Islamabad, Mar 13, 2025: Pakistan has informed the International Monetary Fund (IMF) about its plan to offer voluntary retirement packages to surplus employees, as revenue shortfalls remain a key issue in the final phase of ongoing discussions.
The IMF has questioned the necessity of maintaining federal ministries that oversee areas constitutionally assigned to provinces, according to a report by Express Tribune.
This week’s negotiations focused on Federal Board of Revenue (FBR) tax collection, reducing government size, and restructuring the Sovereign Wealth Fund in line with IMF requirements.
During briefings on administrative downsizing, the Cabinet Division disclosed plans to amend the Civil Servants Act 1973, which currently safeguards employees from layoffs.
This legislative amendment would allow the government to dismiss surplus personnel, preventing the retention of underperforming staff until retirement.
This measure aims to reshape the civil service structure, drawing parallels with military standards where only top performers progress in their careers.
The discussions revealed that savings from eliminating unfilled positions and consolidating approximately 10 minor departments would amount to Rs. 17 billion—significantly less than the government’s ambitious downsizing claims.
These efforts were further undermined last week when new units were established, and ministries were split to accommodate an increased number of ministers, advisors, and special assistants.
IMF officials raised concerns about Pakistan’s rationale for keeping federal ministries in provincial jurisdictions, such as the Federal Ministry of Education and the Ministry for National Health.
Read More:
PAC Uncovers Massive Financial Irregularities and Illegal Dealings
Recently, Prime Minister Shehbaz Sharif expanded his cabinet to over 50 members.
Some departments, like the Interior Ministry, exhibit duplication, with Mohsin Naqvi as Federal Minister, Pervaiz Khattak as an advisor with ministerial status, and Senator Talal Chaudhry as Minister of State. Similar redundancies exist in the health sector and other divisions.
The government intends to cut thousands of vacant positions from grades 1 to 22, anticipating savings of over Rs. 12 billion.
This includes nearly 700 posts in grades 17 to 22 (saving Rs. 2.5 billion) and numerous lower-grade positions (saving Rs. 10 billion).
The IMF suggested transferring surplus staff to provincial authorities and raised concerns about excessive staffing in the Public Sector Development Programme.
Revenue shortfalls emerged as a significant hurdle in negotiations, with the IMF rejecting FBR’s tax projections.
The finance ministry scrambled to identify spending cuts to bridge the fiscal gap.
Proposed measures include surrendering contingency funds, reducing non-essential expenses, and reevaluating primary budget surplus calculations.
Finance Minister Muhammad Aurangzeb met with the IMF mission chief to discuss a revised tax target for the fiscal year.
Officials remain optimistic that minor disagreements regarding revenue estimates and expenditure reductions will be resolved soon.
According to the report, merging, transferring, or shutting down around 10 organizations could save an additional Rs. 5 billion.
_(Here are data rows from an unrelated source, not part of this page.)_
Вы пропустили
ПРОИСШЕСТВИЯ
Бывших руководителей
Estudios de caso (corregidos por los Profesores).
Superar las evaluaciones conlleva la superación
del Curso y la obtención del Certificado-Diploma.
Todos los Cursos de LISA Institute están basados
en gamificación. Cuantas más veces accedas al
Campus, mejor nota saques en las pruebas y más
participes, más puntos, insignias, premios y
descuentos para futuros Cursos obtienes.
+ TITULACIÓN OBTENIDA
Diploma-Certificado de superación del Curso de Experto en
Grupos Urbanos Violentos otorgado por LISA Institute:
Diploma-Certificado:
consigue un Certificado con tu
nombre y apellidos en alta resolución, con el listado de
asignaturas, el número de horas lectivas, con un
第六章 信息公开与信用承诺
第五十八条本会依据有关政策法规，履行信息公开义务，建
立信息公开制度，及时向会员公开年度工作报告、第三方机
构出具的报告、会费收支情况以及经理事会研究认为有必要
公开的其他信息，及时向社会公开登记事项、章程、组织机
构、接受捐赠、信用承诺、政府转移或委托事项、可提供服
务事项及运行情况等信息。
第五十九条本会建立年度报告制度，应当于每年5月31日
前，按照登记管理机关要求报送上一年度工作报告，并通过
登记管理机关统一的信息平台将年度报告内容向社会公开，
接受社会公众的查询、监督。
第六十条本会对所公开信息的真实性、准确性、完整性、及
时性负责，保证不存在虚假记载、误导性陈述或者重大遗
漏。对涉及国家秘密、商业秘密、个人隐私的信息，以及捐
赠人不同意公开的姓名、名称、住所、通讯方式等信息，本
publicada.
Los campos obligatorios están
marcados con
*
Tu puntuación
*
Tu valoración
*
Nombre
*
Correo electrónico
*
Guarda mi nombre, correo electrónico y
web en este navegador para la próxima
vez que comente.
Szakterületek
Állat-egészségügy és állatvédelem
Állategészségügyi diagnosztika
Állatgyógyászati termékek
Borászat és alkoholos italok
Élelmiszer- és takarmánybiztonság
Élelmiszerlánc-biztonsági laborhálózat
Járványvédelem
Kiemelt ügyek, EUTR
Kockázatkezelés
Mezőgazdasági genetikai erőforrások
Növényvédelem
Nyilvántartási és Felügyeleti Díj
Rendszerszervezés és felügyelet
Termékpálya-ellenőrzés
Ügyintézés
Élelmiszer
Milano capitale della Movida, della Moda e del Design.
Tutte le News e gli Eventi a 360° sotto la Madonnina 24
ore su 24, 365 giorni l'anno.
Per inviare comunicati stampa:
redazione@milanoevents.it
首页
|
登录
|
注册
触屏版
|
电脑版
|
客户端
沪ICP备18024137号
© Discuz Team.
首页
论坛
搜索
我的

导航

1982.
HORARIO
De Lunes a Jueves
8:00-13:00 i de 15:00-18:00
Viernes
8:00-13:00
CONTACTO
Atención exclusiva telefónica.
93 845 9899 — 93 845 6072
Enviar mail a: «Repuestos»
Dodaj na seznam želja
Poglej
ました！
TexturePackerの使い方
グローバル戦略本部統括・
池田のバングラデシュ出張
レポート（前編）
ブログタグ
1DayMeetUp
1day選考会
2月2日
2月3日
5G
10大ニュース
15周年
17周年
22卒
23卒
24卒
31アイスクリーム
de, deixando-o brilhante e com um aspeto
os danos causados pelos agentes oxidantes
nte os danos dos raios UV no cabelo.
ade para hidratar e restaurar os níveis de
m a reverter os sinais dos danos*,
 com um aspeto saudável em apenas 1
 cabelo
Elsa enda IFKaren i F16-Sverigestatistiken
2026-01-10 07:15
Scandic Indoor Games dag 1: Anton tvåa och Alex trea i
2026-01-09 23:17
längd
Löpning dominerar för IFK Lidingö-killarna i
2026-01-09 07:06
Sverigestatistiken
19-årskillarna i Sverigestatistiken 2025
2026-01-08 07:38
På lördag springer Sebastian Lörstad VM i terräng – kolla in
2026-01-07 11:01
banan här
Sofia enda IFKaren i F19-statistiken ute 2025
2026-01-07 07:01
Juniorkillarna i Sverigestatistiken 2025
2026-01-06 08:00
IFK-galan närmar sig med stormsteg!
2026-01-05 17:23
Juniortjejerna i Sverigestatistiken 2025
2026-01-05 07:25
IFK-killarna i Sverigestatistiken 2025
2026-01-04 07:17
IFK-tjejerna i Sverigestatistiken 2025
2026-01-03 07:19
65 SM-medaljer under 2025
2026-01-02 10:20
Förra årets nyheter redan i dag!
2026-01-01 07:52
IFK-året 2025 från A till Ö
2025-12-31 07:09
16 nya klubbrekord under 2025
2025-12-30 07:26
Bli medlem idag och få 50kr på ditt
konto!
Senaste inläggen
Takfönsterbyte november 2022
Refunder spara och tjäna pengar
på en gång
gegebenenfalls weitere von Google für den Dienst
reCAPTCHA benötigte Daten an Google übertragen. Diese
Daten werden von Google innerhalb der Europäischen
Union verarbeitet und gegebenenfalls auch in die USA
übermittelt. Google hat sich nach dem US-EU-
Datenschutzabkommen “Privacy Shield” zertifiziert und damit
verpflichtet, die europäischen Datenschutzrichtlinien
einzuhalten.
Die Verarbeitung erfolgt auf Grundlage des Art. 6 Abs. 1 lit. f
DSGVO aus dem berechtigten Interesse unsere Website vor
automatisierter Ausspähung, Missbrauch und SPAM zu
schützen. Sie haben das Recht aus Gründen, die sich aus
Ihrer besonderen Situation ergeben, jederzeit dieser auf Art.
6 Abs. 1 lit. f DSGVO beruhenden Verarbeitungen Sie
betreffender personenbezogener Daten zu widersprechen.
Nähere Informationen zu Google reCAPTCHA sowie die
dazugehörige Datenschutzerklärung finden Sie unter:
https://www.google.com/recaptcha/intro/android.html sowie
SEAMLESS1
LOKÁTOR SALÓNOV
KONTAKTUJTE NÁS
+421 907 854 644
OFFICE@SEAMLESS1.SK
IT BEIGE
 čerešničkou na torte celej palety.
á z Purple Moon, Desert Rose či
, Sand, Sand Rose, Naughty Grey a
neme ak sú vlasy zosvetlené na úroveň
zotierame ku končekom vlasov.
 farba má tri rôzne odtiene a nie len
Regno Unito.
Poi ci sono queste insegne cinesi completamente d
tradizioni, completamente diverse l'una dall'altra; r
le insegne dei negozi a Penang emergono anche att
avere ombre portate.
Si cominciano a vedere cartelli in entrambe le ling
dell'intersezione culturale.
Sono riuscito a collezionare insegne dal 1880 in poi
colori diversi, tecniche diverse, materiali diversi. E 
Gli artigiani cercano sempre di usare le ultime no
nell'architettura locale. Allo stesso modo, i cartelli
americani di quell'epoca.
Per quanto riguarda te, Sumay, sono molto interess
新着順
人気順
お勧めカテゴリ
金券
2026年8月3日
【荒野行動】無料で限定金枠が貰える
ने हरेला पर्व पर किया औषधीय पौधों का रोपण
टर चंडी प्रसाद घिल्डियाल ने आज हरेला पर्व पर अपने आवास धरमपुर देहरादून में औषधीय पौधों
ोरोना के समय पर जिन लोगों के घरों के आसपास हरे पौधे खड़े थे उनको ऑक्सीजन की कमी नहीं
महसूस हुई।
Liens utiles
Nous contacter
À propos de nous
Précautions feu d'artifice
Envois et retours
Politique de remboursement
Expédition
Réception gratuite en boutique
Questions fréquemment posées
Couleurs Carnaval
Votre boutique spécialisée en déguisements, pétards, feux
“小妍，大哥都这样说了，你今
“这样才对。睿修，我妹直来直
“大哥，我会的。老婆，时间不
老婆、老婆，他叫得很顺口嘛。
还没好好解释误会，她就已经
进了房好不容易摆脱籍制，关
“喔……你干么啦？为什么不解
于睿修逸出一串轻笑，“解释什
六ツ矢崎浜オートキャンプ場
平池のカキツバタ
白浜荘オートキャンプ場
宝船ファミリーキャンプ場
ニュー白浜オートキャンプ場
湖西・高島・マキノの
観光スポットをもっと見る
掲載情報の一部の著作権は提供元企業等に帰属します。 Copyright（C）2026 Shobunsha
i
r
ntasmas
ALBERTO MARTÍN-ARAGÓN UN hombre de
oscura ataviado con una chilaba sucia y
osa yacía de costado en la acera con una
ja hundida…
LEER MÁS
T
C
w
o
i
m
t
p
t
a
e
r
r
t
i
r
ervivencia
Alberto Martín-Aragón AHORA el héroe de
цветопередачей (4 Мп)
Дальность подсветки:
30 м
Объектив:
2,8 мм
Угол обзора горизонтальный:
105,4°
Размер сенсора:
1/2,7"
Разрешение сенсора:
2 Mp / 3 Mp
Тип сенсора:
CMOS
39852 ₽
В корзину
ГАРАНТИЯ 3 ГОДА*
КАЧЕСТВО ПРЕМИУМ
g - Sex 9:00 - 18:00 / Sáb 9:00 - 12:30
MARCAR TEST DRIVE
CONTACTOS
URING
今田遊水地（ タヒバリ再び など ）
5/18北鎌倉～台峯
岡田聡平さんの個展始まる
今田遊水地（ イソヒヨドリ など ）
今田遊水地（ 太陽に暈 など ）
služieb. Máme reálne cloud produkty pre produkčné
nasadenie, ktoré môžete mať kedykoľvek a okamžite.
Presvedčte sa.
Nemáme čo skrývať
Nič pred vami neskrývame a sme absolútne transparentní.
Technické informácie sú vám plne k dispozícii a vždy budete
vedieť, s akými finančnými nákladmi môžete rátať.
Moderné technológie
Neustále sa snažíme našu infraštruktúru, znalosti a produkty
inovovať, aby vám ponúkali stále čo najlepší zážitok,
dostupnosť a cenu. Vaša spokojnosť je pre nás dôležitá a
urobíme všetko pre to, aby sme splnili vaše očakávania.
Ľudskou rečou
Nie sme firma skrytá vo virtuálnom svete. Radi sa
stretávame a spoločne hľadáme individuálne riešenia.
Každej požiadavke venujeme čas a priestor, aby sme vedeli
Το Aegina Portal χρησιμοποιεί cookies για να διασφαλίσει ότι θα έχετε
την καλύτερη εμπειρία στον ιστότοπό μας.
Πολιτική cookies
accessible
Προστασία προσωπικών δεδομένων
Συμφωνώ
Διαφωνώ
Some organizations, such as the Jammu & Kashmir Refugees Rehabilitation Organization, have already been closed, while the Chief Commissioner Afghan Refugees organization is undergoing restructuring.
Pakistan aims to repatriate Afghan refugees with Afghan Citizen Cards by March 31st.
Additionally, three entities—Special Economic Zones, Special Technology Zones Authority, and Export Processing Zones—will merge into the National Industrial Development Regulatory Authority.
The Islamabad Healthcare Regulatory Authority has integrated the Human Organs Transplant Authority, disbanded the National Trust for Population Welfare, and transferred Sheikh Zayed Postgraduate Hospital to Punjab’s provincial administration.
Further restructuring plans include shifting Pakistan Institute of Medical Sciences under Islamabad Capital Territory administration and shutting down both the National Fertilizer Corporation and National Productivity Organization.
The government has merged the Ministries of States and Frontier Regions with the Ministry of Kashmir Affairs and Gilgit-Baltistan and shifted the Aviation Division to the Defense Ministry.
However, the government has simultaneously created a new Public Affairs Unit, appointing Rana Mubashir Iqbal as federal minister and Abdul Rehman Kanju as Minister of State.